Exercise brief:
An exact copy is needed of the lines in the entries below from the line with "wrist: (246, 749)" up to and including the line with "middle mcp: (363, 284)", and of nothing else. Leave the pictures out.

%%

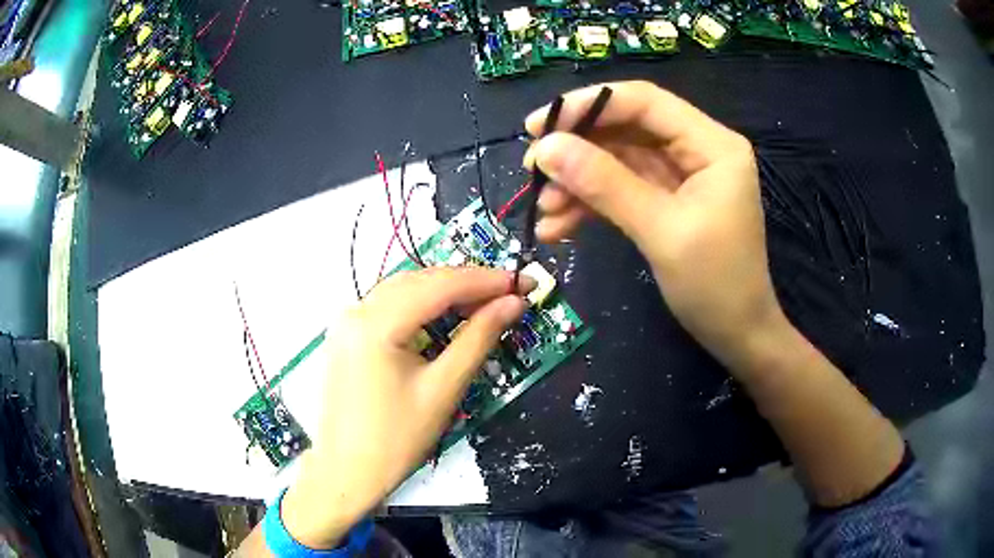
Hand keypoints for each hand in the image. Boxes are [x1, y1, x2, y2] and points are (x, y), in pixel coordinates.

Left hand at [281, 268, 529, 547]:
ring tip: (486, 303)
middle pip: (421, 281)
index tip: (523, 282)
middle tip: (510, 294)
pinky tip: (448, 315)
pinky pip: (392, 306)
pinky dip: (424, 305)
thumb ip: (479, 339)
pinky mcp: (349, 335)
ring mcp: (348, 321)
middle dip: (469, 284)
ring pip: (406, 289)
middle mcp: (357, 311)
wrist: (348, 472)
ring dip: (447, 292)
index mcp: (376, 324)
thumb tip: (513, 304)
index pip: (440, 286)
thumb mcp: (443, 389)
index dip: (486, 280)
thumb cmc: (396, 440)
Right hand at [525, 81, 783, 371]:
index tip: (537, 126)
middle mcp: (698, 149)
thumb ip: (605, 184)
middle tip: (532, 170)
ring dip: (579, 183)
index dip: (587, 106)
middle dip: (578, 149)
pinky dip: (592, 204)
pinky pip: (623, 189)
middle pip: (627, 128)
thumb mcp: (661, 232)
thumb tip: (545, 149)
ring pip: (619, 161)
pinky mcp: (668, 201)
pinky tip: (559, 226)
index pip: (643, 101)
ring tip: (543, 210)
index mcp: (712, 144)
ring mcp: (682, 175)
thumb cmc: (715, 286)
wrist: (737, 335)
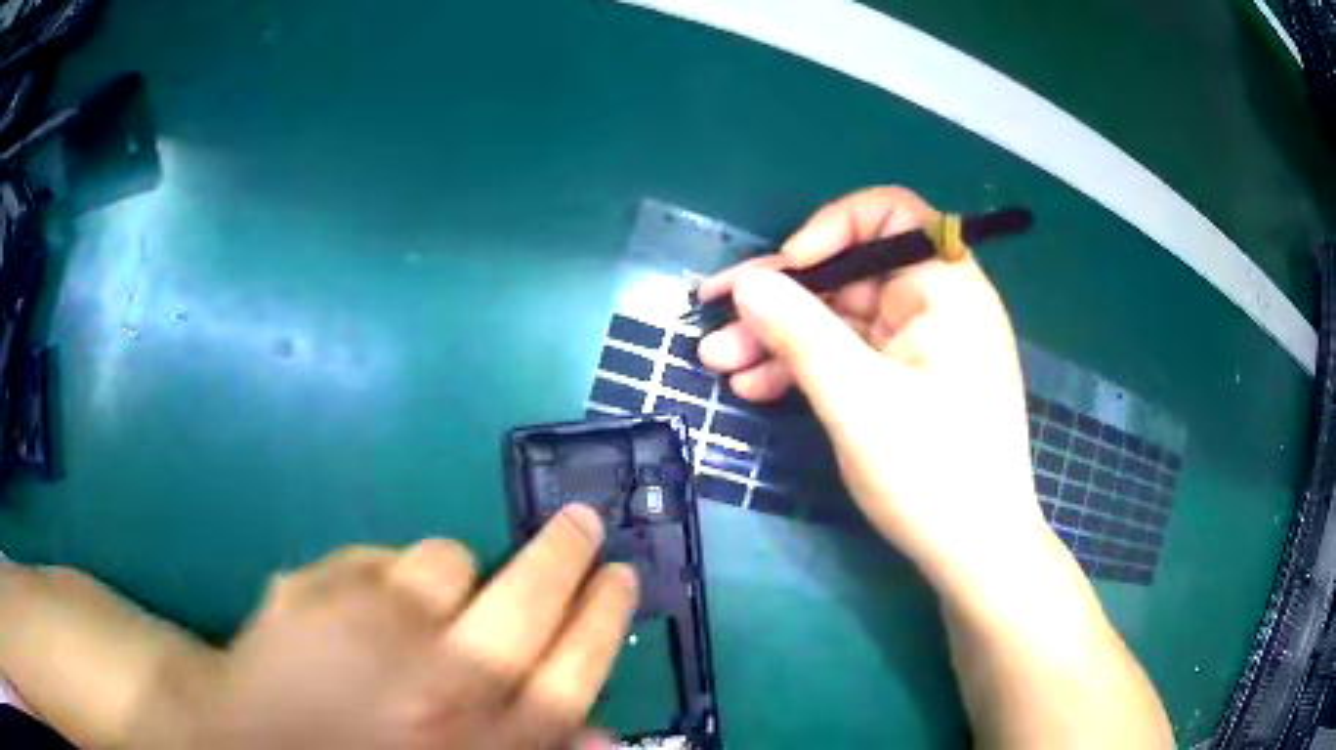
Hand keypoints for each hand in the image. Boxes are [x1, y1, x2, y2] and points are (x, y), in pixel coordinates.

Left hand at [128, 506, 635, 749]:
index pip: (575, 670)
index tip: (622, 574)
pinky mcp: (317, 590)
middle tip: (580, 523)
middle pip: (531, 598)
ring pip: (448, 559)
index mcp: (485, 742)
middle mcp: (441, 684)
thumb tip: (605, 735)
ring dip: (451, 575)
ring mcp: (373, 629)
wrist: (246, 749)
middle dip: (567, 553)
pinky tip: (358, 612)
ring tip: (423, 606)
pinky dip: (383, 575)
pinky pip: (378, 557)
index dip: (605, 616)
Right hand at [697, 186, 1046, 594]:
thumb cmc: (932, 473)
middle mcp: (937, 306)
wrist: (976, 553)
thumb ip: (801, 332)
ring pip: (842, 320)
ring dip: (781, 338)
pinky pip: (853, 357)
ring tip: (720, 364)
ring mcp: (921, 347)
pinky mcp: (909, 383)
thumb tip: (748, 282)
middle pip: (850, 274)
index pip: (890, 214)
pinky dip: (808, 367)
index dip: (831, 228)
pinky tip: (757, 388)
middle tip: (714, 321)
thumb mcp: (858, 399)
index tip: (788, 270)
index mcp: (945, 288)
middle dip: (781, 297)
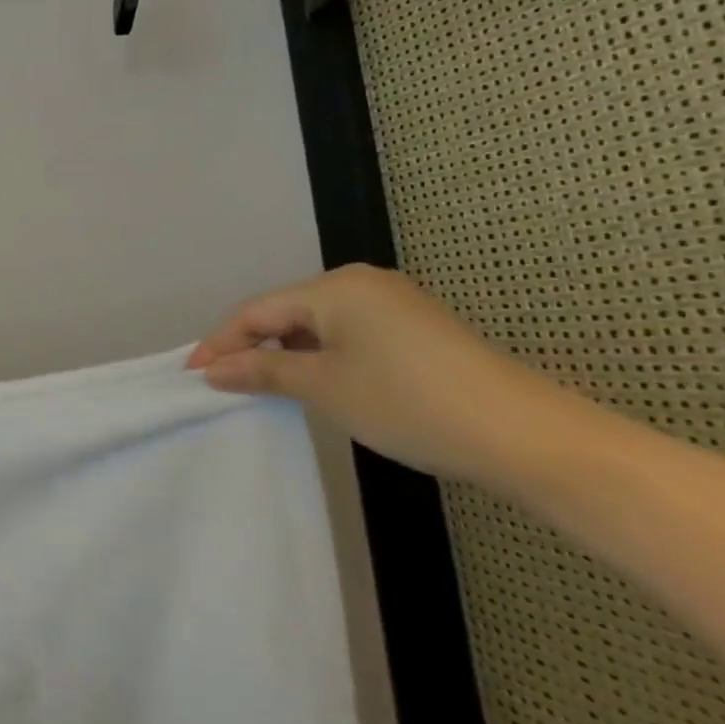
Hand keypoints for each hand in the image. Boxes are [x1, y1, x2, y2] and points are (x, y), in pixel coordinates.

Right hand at [187, 264, 547, 482]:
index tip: (192, 375)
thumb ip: (262, 371)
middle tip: (222, 381)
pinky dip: (322, 357)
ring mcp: (396, 305)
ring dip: (286, 354)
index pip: (258, 311)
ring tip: (261, 385)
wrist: (532, 439)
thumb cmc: (411, 403)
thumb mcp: (324, 387)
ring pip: (318, 325)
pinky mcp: (419, 331)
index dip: (221, 343)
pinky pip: (349, 336)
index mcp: (336, 287)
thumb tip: (213, 370)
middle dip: (252, 346)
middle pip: (286, 313)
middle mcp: (363, 284)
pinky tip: (315, 382)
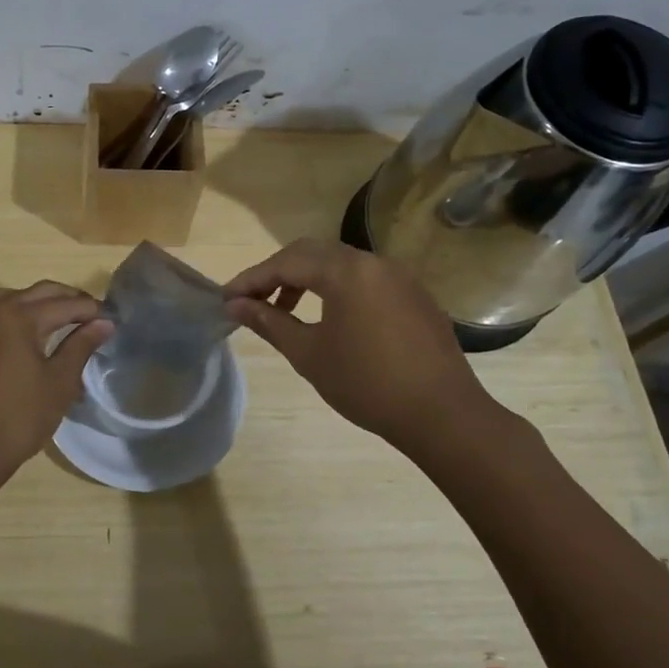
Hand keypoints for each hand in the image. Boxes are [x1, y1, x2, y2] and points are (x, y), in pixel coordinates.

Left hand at [0, 281, 112, 492]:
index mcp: (20, 317)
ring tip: (66, 321)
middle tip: (94, 316)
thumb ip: (81, 346)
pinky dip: (22, 315)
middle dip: (69, 300)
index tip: (113, 319)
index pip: (65, 304)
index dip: (92, 310)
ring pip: (16, 298)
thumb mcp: (59, 382)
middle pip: (40, 292)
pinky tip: (36, 336)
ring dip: (43, 302)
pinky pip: (0, 316)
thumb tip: (104, 323)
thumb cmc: (20, 417)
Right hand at [223, 238, 514, 459]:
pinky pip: (365, 278)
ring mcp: (398, 276)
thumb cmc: (367, 384)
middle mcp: (373, 261)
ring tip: (287, 311)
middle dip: (277, 273)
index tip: (226, 299)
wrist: (443, 414)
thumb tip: (235, 305)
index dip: (251, 279)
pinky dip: (337, 288)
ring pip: (340, 263)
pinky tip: (330, 318)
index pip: (285, 263)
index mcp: (345, 271)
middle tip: (253, 301)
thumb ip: (269, 322)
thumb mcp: (309, 354)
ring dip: (307, 279)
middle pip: (312, 253)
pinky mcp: (414, 294)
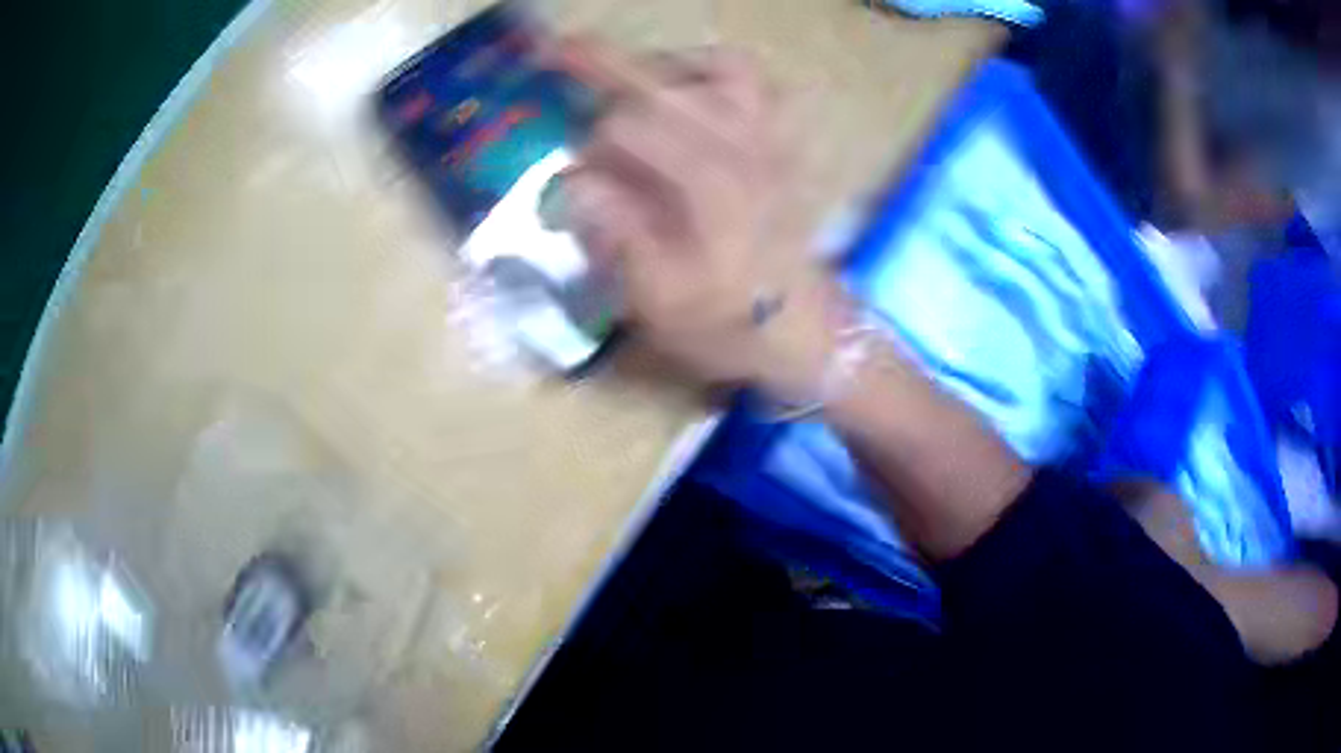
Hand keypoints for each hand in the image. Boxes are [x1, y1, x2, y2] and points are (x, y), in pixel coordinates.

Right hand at [555, 40, 842, 399]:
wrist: (803, 330)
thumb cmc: (728, 324)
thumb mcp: (659, 301)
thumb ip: (615, 236)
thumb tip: (575, 183)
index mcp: (710, 185)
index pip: (628, 128)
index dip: (588, 144)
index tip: (574, 177)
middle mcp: (742, 146)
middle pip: (664, 84)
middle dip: (602, 64)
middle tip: (553, 50)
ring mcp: (771, 138)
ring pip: (719, 67)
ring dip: (665, 66)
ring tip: (631, 80)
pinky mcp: (784, 142)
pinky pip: (759, 84)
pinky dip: (717, 73)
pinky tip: (689, 91)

%%

The completed task:
wrist: (246, 749)
middle dip: (567, 553)
pinky tip: (358, 612)
ring tip: (423, 606)
pinky dip: (383, 575)
pinky pip: (378, 557)
index dip: (605, 616)
Right hand at [697, 186, 1046, 594]:
thumb cmc: (932, 473)
middle mcp: (937, 306)
wrist: (976, 553)
thumb ip: (801, 332)
ring pip: (842, 320)
ring dip: (781, 338)
pinky pip: (853, 357)
ring tip: (720, 364)
ring mcp: (921, 347)
pinky mcp: (909, 383)
thumb tip: (748, 282)
middle pip: (850, 274)
index pip: (890, 214)
pinky dip: (808, 367)
index dip: (831, 228)
pinky tip: (757, 388)
middle tip: (714, 321)
thumb mcp: (858, 399)
index tip: (788, 270)
index mcp: (945, 288)
middle dip: (781, 297)
Hand keypoints for each hand in the image. Boxes are [x1, y1, x2, y2] and points are (x, y), in pixel coordinates.

Right hand at [187, 264, 547, 482]:
index tip: (192, 375)
thumb ip: (262, 371)
middle tip: (222, 381)
pinky dip: (322, 357)
ring mcp: (396, 305)
ring dip: (286, 354)
index pip: (258, 311)
ring tip: (261, 385)
wrist: (532, 439)
thumb cmc: (411, 403)
thumb mcp: (324, 387)
ring pip: (318, 325)
pinky mcp: (419, 331)
index dip: (221, 343)
pinky pip: (349, 336)
index mcp: (336, 287)
thumb tip: (213, 370)
middle dip: (252, 346)
middle pip: (286, 313)
middle mcp: (363, 284)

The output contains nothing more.